The methods by which most executions are carried out can involve physical torture. Haag states “Electrocution has on occasion caused extensive burns and needed more than one application of electric current to kill the condemned. “(Haag 137) To many opponents, capital punishment is a euphemism for legally killing people. And no one, not even the State, has the authority to play God. Despite the moral argument concerning the inhumane treatment of the criminal, we return to the “nature” f the crime committed. Can society place an unequal weight on the tragically lost lives of murder victims on the criminal?
This is not an exam question in a Thiel philosophy class, but a moral puzzle at the center of perhaps the most interesting issue facing the Supreme Court today. Punishment is meted out because of the nature of the crime, without any reference to social identity of the victim. Compassion and political calculations have combined to transform victims and their advocates into a way to sway voters by their feelings. Beginning in California in 1987, the Supreme Court carved out a crucial exception: Neither the life of the victim or the suffering of his survivors could be a factor in any state or federal case punishable by death.

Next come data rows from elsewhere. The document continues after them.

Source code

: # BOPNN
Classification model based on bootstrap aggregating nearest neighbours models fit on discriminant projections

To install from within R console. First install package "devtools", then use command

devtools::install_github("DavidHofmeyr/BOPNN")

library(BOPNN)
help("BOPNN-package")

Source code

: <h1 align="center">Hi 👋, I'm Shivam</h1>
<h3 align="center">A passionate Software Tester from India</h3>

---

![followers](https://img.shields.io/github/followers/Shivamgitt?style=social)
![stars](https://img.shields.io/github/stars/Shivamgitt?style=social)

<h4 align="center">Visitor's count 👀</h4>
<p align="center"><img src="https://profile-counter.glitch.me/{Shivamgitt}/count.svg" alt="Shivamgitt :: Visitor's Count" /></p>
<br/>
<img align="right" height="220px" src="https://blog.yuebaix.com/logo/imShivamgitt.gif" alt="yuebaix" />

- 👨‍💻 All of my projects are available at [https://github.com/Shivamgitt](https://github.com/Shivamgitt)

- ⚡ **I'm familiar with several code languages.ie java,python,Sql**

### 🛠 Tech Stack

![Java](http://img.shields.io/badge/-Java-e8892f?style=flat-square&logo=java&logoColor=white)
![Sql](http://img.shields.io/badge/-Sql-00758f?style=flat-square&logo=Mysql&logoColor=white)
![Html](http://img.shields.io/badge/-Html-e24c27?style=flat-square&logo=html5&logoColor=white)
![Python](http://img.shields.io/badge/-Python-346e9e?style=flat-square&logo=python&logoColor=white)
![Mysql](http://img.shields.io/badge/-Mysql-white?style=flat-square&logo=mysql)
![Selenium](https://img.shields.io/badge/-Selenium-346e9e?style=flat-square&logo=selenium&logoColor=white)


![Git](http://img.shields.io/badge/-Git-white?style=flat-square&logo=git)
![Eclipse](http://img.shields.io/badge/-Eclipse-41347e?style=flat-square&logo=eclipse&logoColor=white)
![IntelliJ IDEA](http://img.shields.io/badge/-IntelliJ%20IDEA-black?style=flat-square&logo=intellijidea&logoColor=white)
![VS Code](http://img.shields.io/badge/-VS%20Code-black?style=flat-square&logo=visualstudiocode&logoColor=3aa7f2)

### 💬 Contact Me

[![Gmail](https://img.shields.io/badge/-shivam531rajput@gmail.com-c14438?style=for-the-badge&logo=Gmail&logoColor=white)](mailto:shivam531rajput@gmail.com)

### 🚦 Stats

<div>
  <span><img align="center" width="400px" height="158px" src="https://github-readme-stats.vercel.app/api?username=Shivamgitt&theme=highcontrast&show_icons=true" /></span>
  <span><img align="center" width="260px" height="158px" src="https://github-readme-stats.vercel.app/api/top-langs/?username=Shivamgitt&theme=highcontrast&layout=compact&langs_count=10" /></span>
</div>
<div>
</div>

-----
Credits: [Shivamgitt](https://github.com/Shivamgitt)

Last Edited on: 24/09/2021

The catch is that every cutback in the complex legal process has evolved to ensure that only the guilt die, increasing the chance that an innocent person will be subjected to this most irreversible and final of punishments. (Bedau 298) The possibility of an innocent person being put to death is another factor some people have against the death penalty. According to a 1987 Stanford University survey, at least 23 Americans have been wrongly executed in the twentieth century .
In case of a mistake, the executed prisoner can not be given another chance and justice will have miscarried. In the last hundred years, there have been more than seventy- five documented cases wrongly conviction of criminal homicide. A death sentence was carried out on eight of these seventy- five individuals. Surely there are many other cases of mistaken convictions, and execution occurred and remained undocumented. A prisoner discovered to be blameless can be freed, but neither release nor compensation is possible for a corpse.
The death penalty should be abolished because it is a barbaric form of punishment, which should not be allowed in the United Sates, which is supposedly one of the most civil nations in the world. It should also be abolished not only because it is barbaric, but it also defies the U. S. Constitution, which most Americans hold sacred. In addition to this, the death penalty even if it remains legal in the U. S. would not obtain its goal. The death penalty fails its main objective and because of the reasons stated above should be abolished.